+++ SOURCE EXTRACT +++

So I acknowledge what they want to achieve, but I ask them if they have really thought about everything that they need to accomplish their goal? Is there something that would cause them to fail? Their response is usually such things as not having a robust business plan; not having enough money to tide them over while they are switching careers; not being able to find the right resources to work for them; or not quite having the right skills to land the new job. I listen diligently, but I never hear what I am looking for.

Then I go further by asking does anyone else have ownership in their goal? Have they thought through whom else is capable of helping them in achieving their goal beyond just themselves? They usually look at me with a little bewilderment. After all, it is their goal? Who else owns it? If they own it, it’s it theirs to make happen, right?

I explain that they are correct in that overall assumption. However, I share that I haven’t met a person that has ever achieved any goal (even if they own it to its fullest) solely on their own. Someone has always played the part of assisting, whether it being a minor or major role. Sometimes the role has even been to lead when needed. I explain that we often forget this and head at warp speed toward our mission. Then we often times struggle or even fail wondering why we didn’t achieve what we set out to do. We wonder what really happened. We oftentimes just didn’t think through how we could have enrolled others to help us which could have avoided this disappointment and helped us achieve our goal. More importantly we fail to realize that others are often the key to our success. Those others are usually our professional or personal networks.

+++ RECORD EXCERPTS +++

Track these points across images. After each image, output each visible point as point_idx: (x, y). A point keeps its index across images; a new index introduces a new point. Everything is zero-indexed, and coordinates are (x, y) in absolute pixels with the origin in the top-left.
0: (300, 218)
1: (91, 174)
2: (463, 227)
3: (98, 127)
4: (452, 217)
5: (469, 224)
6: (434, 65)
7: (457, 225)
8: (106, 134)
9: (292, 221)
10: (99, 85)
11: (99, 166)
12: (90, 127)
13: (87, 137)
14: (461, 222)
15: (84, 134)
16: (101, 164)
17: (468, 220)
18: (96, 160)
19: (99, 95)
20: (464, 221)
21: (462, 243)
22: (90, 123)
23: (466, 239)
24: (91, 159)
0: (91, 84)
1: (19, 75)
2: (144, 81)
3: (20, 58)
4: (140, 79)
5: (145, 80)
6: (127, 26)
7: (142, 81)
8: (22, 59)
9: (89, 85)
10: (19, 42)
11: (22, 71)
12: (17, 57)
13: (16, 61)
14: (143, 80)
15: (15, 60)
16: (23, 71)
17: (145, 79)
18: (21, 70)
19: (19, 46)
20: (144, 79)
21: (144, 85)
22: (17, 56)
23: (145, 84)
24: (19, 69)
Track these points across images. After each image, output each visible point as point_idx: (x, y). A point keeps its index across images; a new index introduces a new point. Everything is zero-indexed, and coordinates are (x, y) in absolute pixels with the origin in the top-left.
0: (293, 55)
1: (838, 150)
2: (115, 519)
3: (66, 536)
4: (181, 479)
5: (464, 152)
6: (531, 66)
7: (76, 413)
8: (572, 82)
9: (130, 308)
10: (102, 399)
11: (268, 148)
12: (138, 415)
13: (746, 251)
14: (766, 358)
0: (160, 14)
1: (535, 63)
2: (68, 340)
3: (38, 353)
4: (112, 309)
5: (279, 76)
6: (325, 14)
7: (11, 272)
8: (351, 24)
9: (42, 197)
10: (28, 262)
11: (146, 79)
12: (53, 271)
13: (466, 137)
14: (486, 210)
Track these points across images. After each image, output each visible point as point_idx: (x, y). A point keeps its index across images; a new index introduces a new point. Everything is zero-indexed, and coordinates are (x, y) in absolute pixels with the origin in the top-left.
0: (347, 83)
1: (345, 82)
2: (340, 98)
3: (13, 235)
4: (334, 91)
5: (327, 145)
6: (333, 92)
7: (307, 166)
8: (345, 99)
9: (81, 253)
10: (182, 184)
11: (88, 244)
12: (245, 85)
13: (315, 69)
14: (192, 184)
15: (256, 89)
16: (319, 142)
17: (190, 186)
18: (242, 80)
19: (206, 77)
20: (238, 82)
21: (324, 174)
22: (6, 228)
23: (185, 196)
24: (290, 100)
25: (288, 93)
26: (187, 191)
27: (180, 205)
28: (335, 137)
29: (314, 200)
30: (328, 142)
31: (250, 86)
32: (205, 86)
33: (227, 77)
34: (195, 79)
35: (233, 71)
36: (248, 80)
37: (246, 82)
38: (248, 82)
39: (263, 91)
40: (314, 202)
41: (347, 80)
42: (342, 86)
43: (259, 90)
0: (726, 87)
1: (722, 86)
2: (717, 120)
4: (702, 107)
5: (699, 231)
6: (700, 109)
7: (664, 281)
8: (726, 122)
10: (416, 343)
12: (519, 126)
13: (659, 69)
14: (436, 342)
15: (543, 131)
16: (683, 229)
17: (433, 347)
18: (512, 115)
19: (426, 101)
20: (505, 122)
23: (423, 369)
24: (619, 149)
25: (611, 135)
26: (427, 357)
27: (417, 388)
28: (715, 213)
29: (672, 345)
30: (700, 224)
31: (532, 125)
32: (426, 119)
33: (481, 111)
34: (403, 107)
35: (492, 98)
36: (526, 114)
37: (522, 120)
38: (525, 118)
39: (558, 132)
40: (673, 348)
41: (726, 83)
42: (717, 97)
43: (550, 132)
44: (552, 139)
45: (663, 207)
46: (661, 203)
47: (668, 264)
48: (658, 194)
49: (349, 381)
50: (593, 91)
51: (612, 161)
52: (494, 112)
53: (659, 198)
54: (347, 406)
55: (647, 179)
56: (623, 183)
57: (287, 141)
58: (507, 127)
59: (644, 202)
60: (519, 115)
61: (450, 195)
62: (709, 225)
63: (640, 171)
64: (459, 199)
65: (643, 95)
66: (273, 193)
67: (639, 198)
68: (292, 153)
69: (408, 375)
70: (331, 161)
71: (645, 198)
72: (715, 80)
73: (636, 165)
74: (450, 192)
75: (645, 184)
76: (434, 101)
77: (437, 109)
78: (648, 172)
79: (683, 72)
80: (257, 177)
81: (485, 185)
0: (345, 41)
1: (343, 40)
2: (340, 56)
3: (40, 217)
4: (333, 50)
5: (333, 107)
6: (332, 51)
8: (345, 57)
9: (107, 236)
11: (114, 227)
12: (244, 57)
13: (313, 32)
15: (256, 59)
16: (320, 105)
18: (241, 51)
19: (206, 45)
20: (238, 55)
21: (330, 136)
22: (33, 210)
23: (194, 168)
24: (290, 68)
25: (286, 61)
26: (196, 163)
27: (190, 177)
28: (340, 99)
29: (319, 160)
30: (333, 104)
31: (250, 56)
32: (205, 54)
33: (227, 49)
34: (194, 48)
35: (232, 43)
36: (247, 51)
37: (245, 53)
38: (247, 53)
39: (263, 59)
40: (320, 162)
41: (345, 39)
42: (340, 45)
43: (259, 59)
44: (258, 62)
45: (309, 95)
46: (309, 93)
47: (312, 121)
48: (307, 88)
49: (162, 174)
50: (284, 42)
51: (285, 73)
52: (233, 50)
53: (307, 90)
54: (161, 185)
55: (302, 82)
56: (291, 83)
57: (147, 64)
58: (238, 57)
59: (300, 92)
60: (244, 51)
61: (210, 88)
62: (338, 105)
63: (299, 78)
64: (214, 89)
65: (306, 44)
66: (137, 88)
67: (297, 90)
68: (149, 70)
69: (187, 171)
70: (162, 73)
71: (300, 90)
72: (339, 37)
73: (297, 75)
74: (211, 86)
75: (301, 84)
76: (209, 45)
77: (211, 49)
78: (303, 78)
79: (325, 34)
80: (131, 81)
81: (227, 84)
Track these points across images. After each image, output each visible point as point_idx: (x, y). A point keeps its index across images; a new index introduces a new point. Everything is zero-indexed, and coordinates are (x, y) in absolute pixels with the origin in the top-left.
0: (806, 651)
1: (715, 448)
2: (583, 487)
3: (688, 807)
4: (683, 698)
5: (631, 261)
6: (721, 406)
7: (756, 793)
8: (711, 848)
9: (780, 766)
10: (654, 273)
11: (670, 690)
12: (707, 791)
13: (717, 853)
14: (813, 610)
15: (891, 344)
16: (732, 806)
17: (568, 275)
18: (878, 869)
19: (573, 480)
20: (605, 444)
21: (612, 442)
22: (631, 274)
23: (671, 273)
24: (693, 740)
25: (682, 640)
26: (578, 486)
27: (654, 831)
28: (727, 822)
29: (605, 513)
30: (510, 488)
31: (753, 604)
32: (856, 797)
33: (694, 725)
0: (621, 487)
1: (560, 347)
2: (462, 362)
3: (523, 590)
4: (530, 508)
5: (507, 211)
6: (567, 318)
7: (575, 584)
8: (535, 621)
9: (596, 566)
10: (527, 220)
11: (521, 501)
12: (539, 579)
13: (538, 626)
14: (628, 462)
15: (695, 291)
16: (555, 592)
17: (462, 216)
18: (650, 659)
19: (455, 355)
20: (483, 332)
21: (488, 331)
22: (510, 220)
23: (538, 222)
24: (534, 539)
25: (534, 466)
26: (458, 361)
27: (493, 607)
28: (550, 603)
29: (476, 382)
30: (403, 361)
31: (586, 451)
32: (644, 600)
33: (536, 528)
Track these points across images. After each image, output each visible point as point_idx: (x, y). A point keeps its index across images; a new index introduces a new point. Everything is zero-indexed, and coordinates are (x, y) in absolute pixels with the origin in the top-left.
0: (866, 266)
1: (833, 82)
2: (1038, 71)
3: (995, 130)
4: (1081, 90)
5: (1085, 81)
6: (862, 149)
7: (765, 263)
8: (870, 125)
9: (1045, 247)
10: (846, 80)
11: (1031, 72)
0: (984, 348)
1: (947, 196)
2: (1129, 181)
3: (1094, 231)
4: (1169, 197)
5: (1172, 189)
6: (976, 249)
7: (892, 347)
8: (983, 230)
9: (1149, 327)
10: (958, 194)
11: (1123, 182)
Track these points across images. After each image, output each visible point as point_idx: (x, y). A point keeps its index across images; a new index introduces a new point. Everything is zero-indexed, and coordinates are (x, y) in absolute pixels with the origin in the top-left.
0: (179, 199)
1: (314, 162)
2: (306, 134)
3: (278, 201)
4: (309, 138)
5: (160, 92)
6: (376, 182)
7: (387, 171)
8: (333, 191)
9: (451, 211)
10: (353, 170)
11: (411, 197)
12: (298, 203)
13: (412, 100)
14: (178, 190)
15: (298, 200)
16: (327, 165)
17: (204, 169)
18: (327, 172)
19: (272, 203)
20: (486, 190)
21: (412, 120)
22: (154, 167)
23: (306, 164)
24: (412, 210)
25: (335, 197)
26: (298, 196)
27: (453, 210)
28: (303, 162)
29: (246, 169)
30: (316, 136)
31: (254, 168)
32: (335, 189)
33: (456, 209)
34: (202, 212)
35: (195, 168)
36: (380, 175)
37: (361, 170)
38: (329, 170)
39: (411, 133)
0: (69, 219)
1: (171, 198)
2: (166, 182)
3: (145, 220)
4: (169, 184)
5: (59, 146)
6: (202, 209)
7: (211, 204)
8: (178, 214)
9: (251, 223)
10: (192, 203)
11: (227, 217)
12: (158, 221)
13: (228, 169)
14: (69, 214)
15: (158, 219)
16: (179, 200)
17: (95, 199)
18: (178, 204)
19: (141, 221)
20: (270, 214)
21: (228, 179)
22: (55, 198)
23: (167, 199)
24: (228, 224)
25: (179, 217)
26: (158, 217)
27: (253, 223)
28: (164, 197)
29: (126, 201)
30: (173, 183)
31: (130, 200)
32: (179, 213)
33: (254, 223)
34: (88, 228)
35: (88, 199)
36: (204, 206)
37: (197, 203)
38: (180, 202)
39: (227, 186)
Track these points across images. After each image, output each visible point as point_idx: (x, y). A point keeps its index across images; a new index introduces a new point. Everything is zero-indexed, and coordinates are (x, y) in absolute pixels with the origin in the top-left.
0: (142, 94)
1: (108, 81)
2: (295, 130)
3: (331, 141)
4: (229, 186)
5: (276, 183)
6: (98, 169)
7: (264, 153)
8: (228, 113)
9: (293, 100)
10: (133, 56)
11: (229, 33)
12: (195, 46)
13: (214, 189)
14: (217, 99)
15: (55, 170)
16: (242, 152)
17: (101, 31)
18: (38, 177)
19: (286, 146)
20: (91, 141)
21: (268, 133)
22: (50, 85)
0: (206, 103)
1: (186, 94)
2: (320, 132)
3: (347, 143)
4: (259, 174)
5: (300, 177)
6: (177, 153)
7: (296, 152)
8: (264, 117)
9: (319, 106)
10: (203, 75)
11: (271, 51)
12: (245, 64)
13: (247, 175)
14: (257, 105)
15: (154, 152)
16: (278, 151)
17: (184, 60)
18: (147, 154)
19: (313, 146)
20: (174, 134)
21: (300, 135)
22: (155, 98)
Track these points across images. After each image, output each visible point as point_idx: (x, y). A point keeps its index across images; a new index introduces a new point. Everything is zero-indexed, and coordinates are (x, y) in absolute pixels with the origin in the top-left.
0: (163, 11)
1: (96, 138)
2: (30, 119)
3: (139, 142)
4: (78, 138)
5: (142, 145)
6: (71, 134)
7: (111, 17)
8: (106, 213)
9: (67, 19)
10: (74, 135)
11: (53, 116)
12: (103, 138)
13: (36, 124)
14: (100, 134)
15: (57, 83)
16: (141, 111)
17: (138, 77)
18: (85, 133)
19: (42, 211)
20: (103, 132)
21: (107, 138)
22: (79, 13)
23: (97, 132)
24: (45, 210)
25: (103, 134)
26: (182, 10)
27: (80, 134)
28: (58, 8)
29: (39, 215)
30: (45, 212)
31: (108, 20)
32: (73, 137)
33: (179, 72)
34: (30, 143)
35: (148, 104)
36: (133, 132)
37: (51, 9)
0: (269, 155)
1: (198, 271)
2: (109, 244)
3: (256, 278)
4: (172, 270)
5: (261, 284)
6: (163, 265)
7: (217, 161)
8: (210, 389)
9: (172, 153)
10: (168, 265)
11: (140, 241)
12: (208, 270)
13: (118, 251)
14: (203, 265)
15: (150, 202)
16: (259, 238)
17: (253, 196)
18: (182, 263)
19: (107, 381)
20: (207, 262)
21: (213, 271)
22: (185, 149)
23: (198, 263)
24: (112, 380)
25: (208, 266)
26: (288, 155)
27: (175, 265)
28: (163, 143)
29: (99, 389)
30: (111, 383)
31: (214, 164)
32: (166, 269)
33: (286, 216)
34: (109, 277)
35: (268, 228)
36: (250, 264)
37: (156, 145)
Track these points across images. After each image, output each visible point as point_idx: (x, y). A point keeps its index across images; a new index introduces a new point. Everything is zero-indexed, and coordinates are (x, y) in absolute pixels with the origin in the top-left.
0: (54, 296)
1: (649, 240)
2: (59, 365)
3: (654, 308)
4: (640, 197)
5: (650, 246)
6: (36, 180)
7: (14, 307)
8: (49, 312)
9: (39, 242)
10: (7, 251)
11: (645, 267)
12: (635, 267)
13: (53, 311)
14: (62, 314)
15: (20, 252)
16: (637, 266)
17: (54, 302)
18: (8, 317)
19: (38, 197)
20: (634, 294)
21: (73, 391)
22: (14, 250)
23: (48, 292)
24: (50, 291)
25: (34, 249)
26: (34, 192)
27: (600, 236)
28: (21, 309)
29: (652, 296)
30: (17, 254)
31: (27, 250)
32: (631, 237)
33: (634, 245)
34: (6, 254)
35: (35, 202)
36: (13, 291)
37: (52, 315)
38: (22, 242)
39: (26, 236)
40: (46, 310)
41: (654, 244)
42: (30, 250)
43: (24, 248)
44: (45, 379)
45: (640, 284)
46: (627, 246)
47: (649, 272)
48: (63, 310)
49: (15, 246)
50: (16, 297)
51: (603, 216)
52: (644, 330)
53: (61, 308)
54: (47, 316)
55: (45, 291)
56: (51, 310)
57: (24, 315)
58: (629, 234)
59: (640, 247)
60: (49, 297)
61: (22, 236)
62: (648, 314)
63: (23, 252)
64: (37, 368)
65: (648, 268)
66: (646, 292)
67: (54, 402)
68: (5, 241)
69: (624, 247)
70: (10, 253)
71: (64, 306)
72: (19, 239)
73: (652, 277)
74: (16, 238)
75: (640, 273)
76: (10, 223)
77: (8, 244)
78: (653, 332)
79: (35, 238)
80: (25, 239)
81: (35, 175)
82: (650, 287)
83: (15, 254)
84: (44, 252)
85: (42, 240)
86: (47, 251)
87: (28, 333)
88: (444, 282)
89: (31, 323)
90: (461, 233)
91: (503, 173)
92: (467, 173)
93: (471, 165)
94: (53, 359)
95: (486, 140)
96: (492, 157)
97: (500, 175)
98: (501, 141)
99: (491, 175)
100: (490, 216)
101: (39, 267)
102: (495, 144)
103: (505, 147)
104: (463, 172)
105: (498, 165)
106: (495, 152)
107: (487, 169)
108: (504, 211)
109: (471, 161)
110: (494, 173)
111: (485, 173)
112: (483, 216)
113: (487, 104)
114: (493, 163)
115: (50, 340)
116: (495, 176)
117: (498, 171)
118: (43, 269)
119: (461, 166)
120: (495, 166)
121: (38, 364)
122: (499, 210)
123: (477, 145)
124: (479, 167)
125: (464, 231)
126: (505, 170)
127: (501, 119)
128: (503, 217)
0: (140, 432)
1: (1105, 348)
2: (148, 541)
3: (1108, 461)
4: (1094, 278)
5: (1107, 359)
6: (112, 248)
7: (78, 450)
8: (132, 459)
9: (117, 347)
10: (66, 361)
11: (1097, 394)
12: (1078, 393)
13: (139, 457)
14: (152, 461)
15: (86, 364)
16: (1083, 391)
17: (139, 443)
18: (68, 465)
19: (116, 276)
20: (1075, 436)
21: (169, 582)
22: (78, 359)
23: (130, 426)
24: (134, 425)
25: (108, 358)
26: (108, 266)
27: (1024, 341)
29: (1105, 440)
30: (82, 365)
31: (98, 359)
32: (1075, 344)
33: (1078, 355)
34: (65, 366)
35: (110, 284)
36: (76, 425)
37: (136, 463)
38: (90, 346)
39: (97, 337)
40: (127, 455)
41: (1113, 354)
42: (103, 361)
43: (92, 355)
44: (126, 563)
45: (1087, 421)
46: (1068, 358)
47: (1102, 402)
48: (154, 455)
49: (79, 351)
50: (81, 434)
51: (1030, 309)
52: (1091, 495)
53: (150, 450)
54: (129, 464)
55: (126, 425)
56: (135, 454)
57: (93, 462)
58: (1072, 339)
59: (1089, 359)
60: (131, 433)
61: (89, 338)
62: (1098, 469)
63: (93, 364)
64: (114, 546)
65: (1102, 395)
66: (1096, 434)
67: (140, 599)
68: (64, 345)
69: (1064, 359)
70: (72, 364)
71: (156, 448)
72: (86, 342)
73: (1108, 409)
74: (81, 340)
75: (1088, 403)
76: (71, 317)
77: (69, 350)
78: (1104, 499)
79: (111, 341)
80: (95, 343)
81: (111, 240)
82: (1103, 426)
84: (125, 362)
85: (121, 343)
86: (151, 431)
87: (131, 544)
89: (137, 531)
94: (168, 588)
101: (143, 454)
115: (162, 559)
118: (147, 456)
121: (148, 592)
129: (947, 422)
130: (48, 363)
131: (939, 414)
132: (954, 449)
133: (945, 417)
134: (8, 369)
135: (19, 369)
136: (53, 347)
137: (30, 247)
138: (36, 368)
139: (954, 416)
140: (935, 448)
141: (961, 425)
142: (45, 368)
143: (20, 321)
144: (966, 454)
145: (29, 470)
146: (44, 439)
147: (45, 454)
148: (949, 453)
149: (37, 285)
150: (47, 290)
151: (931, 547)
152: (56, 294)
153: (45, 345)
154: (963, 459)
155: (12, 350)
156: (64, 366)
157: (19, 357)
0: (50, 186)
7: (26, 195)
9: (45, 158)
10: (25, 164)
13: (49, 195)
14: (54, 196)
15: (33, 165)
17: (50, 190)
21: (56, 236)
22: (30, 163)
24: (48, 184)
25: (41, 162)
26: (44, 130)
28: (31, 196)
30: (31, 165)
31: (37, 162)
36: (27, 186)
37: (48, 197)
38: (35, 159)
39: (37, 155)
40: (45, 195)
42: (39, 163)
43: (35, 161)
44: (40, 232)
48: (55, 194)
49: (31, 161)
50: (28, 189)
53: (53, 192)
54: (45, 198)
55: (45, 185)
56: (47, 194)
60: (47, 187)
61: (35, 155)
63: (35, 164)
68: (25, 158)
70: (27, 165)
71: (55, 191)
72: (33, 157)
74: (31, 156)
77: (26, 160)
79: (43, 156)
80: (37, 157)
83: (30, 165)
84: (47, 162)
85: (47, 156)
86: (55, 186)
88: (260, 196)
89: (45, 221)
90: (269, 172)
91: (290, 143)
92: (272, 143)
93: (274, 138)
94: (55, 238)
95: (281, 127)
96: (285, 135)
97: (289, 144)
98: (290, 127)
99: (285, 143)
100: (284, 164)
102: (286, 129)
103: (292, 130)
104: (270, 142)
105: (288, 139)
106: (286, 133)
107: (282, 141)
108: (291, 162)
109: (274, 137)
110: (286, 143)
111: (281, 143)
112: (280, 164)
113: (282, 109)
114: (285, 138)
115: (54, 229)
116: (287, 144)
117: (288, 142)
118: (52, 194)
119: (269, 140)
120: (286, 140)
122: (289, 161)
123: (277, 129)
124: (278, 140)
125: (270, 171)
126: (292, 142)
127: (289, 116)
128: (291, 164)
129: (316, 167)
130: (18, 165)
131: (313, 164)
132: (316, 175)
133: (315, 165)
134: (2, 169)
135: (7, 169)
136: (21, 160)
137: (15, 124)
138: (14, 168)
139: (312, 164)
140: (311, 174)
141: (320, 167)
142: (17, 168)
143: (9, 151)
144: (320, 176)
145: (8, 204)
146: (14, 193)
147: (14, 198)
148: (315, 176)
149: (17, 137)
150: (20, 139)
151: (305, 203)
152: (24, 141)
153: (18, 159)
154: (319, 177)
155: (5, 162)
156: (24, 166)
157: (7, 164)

+++

> TASKS TO PERFORM:
A – Revise the stretch from "Then I go further" through "make happen, right?" in the passage on goal ownership, putting "confusion" in place of "bewilderment".
B – Carry on the passage about enlisting others to achieve a goal, starting right after its final sentence.

> TASK ANSWERS:
A –
Then I go further by asking does anyone else have ownership in their goal? Have they thought through whom else is capable of helping them in achieving their goal beyond just themselves? They usually look at me with a little confusion. After all, it is their goal? Who else owns it? If they own it, it’s it theirs to make happen, right?

B –
I continue to explain that you don’t have to tell anyone as that comes when you are ready. But what you do have to do before you began executing on achieving your goal, is to do the appropriate due diligence by looking at your current network. It is important to reaffirm what those individuals actually do offer in your network. How could they assist you?

Since we are short on time and our break is about to end, I usually ask them to think the following questions. I tell them to focus on the end goal in mind first by asking themselves:

– How would I describe the type of network I will need to help me achieve my new goals – their capabilities, skills or connections?

– What type of profiles (members) would or should my new network be comprised of to help me achieve my new goals? What type of skills should they possess; connections they should have, etc.


– What is the current make up of my network? How would I describe the current profiles (not individuals or names) in my current network?

– Is my current network going to help me in the achievement of my new goals?

Most people don’t think about their network.

I tell them that they can have all the business ideas fully thought through; business plans almost already completed; know the job or function that they want to transfer to; or have taken all the right classes to prepare them skill-wise. In summary, they have checked off everything on their list. But if they have not considered their network, they are missing a huge piece. Most importantly if they haven’t taken the time to determine the makeup of their future network against what their current network and what it offers to help them in achieving their goal, then they missed out on a huge component to their success.

So before we get back to work as the break has ended, my parting words are don’t let “YOU” be the person who is getting in the way of achieving your new goal or endeavor because “YOU” haven’t enrolled the right network of individuals to assist “YOU”.

Yes, it does come down to you, but let others also assist you in getting crossing the finish line. Don’t forget your network as a part of your overall success. Again, no achieves anything solely by themselves.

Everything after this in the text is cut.